E no Brasil, de que forma os mapas ajudaram a mudar o entendimento sobre o uso e cobertura do solo?
Antes do MapBiomas, havia basicamente dados sobre desmatamento, sem detalhar o que acontecia depois. Nós trouxemos informações sobre transições e usos posteriores, como agricultura, pastagem, mineração, e também sobre vegetação nativa, florestas, áreas não florestais, água e áreas urbanas. Isso permitiu enxergar transformações em todos os biomas, comparando regiões, estados, municípios e áreas protegidas. Hoje, só no Brasil, trabalhamos com 30 classes de mapeamento. Essa base já gerou mais de quatro mil artigos científicos, em áreas que vão de mudanças climáticas à agricultura, saúde, biodiversidade e planejamento urbano.
Por que a democratização de dados é algo tão importante para vocês?
Porque acreditamos em uma nova forma de fazer ciência, com dados e métodos abertos. Isso permite um impacto maior e mais rápido em temas urgentes, como clima e conservação. Além disso, os usuários também colaboram, trazendo feedbacks e novas demandas. É uma ciência colaborativa, de fato, não apenas dentro da rede, mas com todas as pessoas e instituições que usam e organizam dados.
Há exemplos de como os dados do MapBiomas têm sido usados pelo poder público, pelo setor privado e pela sociedade, como um todo?
Sim, monitoramos mais de 400 instituições que utilizam os dados em tomadas de decisão.
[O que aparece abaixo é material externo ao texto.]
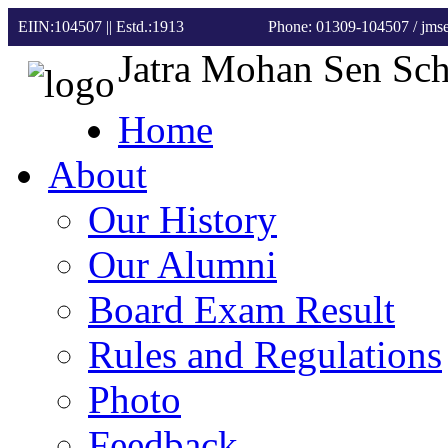
EIIN:104507 || Estd.:1913
Phone: 01309-104507
/ jm
Jatra Mohan Sen Sc
Home
About
Our History
Our Alumni
Board Exam Result
Rules and Regulations
Photo
Feedback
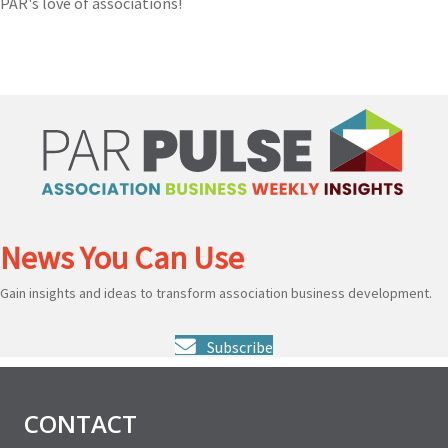
PAR's love of associations!
News You Can Use
Gain insights and ideas to transform association business development.
Subscribe
CONTACT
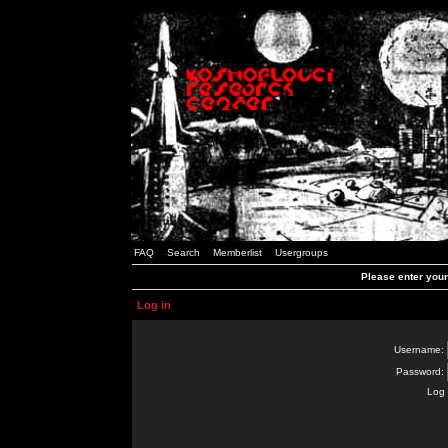
FAQ
Search
Memberlist
Usergroups
Please enter you
Log in
Username:
Password:
Log 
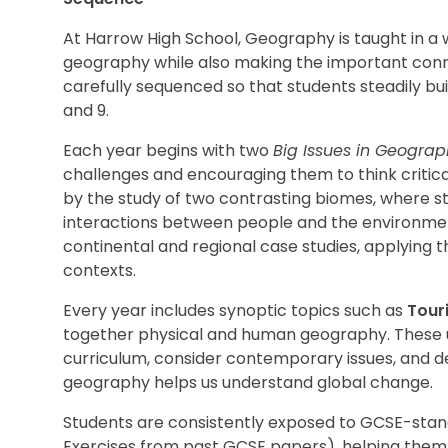
At Harrow High School, Geography is taught in a
geography while also making the important conn
carefully sequenced so that students steadily buil
and 9.
Each year begins with two
Big Issues in Geogra
challenges and encouraging them to think critica
by the study of two contrasting biomes, where s
interactions between people and the environment
continental and regional case studies, applying 
contexts.
Every year includes synoptic topics such as
Tour
together physical and human geography. These u
curriculum, consider contemporary issues, and 
geography helps us understand global change.
Students are consistently exposed to GCSE-stand
Exercises from past GCSE papers), helping them 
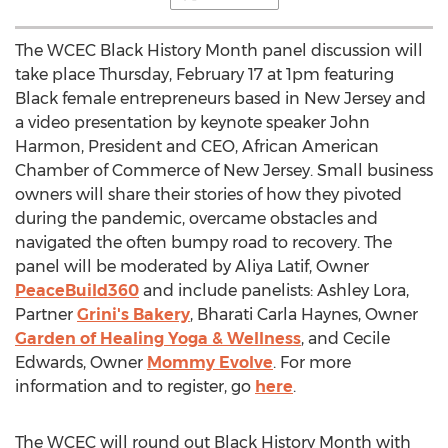
The WCEC Black History Month panel discussion will
take place
Thursday, February 17
at
1pm
featuring
Black female entrepreneurs based in
New Jersey
and
a video presentation by keynote speaker
John
Harmon
, President and CEO, African American
Chamber of Commerce of
New Jersey
. Small business
owners will share their stories of how they pivoted
during the pandemic, overcame obstacles and
navigated the often bumpy road to recovery. The
panel will be moderated by
Aliya Latif
, Owner
PeaceBuild360
and include panelists:
Ashley Lora
,
Partner
Grini's Bakery
,
Bharati Carla Haynes
, Owner
Garden of Healing Yoga & Wellness
, and
Cecile
Edwards
, Owner
Mommy Evolve
. For more
information and to register, go
here
.
The WCEC will round out Black History Month with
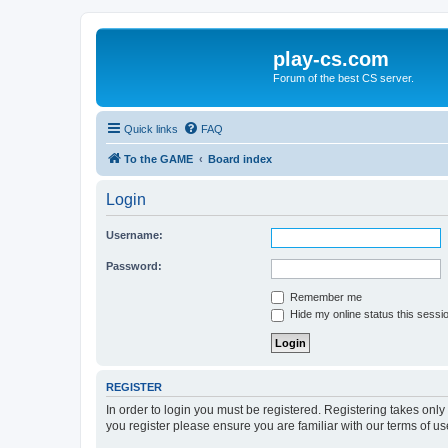
play-cs.com
Forum of the best CS server.
Quick links
FAQ
To the GAME
Board index
Login
Username:
Password:
Remember me
Hide my online status this sessi
REGISTER
In order to login you must be registered. Registering takes onl
you register please ensure you are familiar with our terms of 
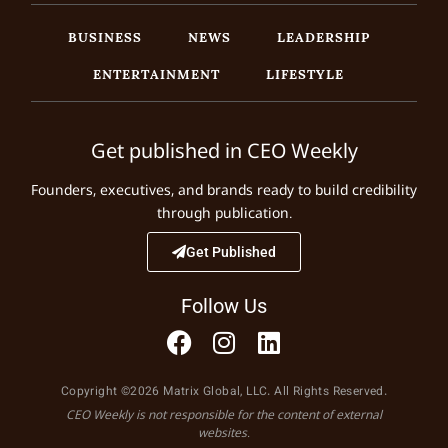
BUSINESS
NEWS
LEADERSHIP
ENTERTAINMENT
LIFESTYLE
Get published in CEO Weekly
Founders, executives, and brands ready to build credibility
through publication.
Get Published
Follow Us
Copyright ©2026 Matrix Global, LLC. All Rights Reserved.
CEO Weekly is not responsible for the content of external
websites.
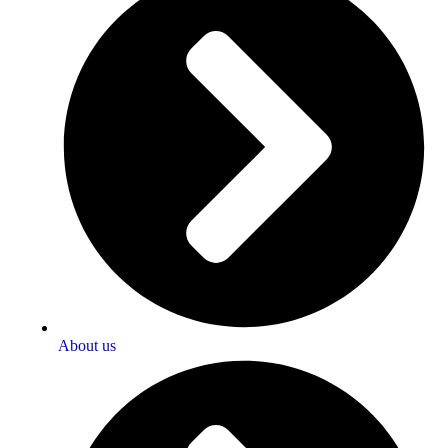
About us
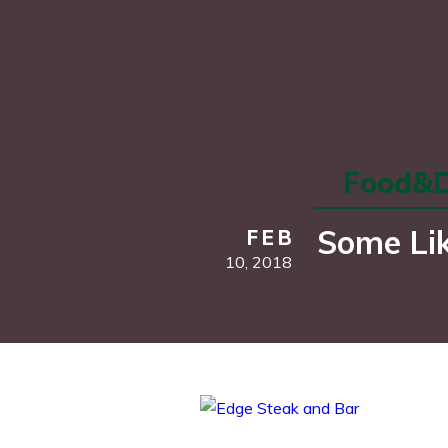
Food&D
Some Lik
FEB
10,
2018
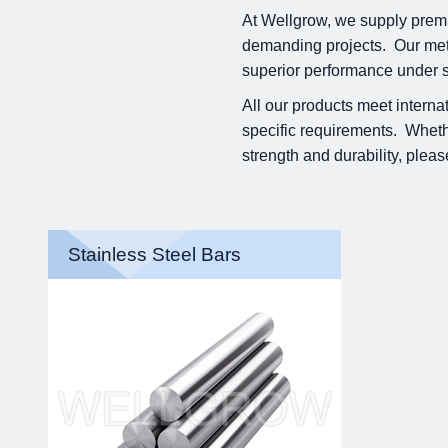
At Wellgrow, we supply premi
demanding projects. Our metal
superior performance under s
All our products meet interna
specific requirements. Whether
strength and durability, pleas
Stainless Steel Bars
Bancos, por exemplo, usam o MapBiomas Alerta para analisar concessão de crédito rural, o setor agropecuário se apoia nos dados para monitorar mudanças em propriedades, e órgãos como IBAMA, ICMBio e secretarias estaduais também utilizam nossos mapas. Criamos até o Prêmio MapBiomas para reconhecer usos inovadores, em categorias que vão de políticas públicas a escolas. Um caso marcante foi o de uma professora de matemática que usou nossos gráficos em sala de aula, mostrando como a ciência pode chegar ao cotidiano.
Como vocês estão se preparando para lidar com os desafios futuros, como o avanço das mudanças climáticas e a necessidade crescente de monitoramento em tempo real?
As mudanças climáticas estão na origem do MapBiomas. Nossos mapas ajudam a estimar emissões de gases de efeito estufa e também a observar impactos do clima no território, como secas na Amazônia e no Pantanal, enchentes no Sul ou incêndios florestais em anos mais secos. Recentemente, criamos um grupo de trabalho sobre emergência climática para produzir notas técnicas em situações críticas. Ainda este ano, lançaremos novos produtos nessa linha.
E quais são os próximos passos do MapBiomas? Há novas frentes de pesquisa, tecnologias ou temas em desenvolvimento?
Estamos desenvolvendo o MapBiomas Atmosfera, que relaciona dados climáticos e de poluentes ao uso da terra. Também avançamos em ferramentas de risco climático e em mapeamento de áreas de deslizamento. Outro desafio é integrar inteligência artificial para tornar o mapeamento mais rápido e preciso. Além disso, estamos expandindo para outros países: já atuamos em 14 e a meta é, até 2030, mapear 70% das florestas tropicais do mundo em parceria com instituições locais. Novos produtos também virão, como mapeamentos de degradação, lixões e carbono.